Some of those people he looked like a genius against were the likes of Daniel Negreanu and Phil Ivey, two Poker Hall of Famers. Many regard Ivey as the great poker player who has ever lived. You have to be 40 years of age to be inducted into the Poker Hall of Fame, and it appears likely that Dwan is destined for induction for the mark he left on poker when the game was arguably at its zenith.

“He seems to be playing a little different,” Kaplan said of Dwan during the show. “It’s not as entertaining, but I think he’s going to be more successful with this style. He seems to be reading people pretty well and more in tune with the game. He seems to be a more mature Tom Dwan.”

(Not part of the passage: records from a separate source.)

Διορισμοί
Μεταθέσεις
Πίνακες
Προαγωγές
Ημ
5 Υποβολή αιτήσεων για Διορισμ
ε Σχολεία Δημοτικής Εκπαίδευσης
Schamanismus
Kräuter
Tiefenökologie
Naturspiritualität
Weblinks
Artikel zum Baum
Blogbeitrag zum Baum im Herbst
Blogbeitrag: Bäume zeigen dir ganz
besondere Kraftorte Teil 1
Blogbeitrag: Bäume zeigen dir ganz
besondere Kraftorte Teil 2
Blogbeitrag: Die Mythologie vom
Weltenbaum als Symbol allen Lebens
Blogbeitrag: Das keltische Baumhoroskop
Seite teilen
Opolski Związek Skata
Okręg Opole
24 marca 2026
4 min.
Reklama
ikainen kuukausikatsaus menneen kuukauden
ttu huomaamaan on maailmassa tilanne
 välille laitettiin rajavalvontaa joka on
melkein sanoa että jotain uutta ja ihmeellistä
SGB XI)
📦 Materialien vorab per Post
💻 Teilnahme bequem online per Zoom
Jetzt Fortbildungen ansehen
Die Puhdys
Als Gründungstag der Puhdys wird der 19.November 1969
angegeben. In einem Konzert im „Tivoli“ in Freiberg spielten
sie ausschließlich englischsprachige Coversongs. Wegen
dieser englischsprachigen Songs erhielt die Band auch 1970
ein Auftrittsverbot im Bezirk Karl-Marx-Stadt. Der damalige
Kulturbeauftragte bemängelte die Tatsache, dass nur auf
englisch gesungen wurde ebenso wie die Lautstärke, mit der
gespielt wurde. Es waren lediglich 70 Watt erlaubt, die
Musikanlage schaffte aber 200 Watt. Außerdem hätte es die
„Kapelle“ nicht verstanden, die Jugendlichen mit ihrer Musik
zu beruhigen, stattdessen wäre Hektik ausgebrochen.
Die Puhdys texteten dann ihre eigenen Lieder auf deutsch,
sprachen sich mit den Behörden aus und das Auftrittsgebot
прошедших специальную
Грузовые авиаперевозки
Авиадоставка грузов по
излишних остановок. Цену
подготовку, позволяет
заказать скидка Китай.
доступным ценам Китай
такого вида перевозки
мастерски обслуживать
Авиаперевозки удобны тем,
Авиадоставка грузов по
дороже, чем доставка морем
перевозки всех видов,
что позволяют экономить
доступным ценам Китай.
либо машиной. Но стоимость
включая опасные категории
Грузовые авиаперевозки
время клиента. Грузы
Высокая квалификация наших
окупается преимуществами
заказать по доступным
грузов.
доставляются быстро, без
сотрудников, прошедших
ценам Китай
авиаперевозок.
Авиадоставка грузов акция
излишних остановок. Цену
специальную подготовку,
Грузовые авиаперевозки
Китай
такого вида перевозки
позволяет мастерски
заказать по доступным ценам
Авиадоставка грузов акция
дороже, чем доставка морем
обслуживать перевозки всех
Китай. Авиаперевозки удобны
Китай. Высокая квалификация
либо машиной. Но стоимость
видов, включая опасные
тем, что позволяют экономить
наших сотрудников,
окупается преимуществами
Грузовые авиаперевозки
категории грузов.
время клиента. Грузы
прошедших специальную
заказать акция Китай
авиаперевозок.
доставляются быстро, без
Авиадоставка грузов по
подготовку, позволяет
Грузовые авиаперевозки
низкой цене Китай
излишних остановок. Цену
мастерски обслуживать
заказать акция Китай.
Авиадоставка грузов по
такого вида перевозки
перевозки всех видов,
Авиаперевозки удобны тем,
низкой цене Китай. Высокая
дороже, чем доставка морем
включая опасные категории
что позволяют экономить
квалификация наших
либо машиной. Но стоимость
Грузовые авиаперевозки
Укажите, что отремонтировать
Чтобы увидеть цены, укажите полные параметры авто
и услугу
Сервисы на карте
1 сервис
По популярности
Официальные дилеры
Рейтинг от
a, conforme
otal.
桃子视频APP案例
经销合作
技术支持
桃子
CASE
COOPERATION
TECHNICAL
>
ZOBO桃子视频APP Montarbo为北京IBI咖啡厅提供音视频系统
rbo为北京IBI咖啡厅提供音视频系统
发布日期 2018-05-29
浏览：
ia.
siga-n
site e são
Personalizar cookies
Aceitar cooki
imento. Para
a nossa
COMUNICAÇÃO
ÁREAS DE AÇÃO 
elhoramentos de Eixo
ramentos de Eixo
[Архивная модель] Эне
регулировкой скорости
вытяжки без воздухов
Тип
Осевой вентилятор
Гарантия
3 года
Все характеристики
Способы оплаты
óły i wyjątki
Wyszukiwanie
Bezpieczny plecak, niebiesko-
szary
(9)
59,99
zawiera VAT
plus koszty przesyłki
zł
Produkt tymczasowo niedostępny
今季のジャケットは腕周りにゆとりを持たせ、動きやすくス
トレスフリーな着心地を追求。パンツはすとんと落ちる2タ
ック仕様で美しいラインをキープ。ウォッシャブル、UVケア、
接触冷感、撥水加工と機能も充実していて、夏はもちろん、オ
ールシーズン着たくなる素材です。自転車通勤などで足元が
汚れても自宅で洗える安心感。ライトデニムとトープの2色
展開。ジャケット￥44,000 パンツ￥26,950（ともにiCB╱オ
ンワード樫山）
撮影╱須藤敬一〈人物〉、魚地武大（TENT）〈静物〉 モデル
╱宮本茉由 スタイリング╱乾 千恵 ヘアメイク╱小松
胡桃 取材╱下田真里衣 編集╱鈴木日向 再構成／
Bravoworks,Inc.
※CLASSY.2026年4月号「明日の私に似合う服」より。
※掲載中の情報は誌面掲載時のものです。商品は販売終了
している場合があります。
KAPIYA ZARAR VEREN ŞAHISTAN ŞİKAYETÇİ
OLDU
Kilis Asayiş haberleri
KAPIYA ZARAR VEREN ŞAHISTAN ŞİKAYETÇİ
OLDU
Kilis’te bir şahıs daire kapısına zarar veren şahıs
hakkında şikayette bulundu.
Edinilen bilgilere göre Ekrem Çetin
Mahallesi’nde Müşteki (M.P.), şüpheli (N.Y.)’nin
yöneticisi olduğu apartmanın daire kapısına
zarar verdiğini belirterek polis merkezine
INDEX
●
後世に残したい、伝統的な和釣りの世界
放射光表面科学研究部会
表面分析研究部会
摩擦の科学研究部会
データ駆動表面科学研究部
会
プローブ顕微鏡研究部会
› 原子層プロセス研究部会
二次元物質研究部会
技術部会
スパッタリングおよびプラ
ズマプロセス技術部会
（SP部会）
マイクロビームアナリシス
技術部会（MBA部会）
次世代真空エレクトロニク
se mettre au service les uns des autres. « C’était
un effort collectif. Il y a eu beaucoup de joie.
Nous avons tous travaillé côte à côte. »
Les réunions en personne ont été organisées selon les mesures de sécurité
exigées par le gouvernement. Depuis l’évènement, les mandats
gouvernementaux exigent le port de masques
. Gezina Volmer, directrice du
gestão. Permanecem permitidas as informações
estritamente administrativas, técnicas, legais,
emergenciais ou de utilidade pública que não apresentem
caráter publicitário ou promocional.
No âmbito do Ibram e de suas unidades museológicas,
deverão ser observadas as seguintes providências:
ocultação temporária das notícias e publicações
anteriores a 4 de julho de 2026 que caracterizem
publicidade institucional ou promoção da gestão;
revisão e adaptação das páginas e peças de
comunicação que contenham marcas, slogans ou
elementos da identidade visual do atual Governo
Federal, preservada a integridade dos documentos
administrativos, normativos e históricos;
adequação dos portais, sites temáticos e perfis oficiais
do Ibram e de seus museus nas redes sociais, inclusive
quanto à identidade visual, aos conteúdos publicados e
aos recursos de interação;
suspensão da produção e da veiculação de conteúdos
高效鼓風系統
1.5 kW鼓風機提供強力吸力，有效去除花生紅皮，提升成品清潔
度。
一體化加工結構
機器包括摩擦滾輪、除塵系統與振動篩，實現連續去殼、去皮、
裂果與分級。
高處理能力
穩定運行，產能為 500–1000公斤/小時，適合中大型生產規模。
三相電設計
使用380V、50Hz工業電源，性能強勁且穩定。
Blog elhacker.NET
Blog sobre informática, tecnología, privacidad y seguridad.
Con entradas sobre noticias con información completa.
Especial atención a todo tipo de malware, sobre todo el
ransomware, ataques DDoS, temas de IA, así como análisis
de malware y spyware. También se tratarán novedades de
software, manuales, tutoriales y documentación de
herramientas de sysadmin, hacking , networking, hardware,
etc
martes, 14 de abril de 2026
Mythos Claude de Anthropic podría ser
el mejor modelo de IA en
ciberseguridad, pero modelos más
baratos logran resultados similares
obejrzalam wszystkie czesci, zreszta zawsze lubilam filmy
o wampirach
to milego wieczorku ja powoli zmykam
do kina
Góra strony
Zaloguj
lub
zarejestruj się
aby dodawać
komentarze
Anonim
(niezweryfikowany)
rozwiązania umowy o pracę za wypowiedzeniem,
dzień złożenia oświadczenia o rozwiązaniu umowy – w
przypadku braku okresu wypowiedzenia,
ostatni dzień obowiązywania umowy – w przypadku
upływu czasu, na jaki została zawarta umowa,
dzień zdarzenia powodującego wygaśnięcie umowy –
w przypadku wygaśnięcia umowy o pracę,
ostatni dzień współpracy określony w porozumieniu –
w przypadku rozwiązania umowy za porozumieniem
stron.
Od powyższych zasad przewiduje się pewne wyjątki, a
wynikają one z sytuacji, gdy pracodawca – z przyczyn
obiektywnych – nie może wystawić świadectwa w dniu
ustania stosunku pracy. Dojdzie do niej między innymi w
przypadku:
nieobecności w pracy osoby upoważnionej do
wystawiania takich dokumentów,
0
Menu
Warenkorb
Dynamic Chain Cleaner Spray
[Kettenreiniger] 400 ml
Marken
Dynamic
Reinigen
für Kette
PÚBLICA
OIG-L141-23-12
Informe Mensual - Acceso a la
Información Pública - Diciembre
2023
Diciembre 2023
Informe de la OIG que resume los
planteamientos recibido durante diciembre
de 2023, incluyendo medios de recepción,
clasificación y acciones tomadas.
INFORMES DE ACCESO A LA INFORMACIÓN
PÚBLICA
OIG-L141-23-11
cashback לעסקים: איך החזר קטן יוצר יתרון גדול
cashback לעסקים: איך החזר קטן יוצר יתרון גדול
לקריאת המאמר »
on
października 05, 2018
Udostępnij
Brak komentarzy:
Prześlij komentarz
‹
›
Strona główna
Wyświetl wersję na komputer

Since 2011, Dwan, who calls Macau home (at least before COVID-19) and reportedly has played extensively over there in cash games, has made the money in just six major live poker tournaments — and none at the World Series of Poker, still the game’s biggest stage. Does Dwan’s time on the new HSP mean he’s all in on poker glory once again? Will he become a fixture in a second poker wave made possible by state-by-state regulation of online poker in the wake of online sports betting (the new gambling craze) going mainstream?

Time will tell, but without a doubt he’s still one of the game’s most compelling players to watch.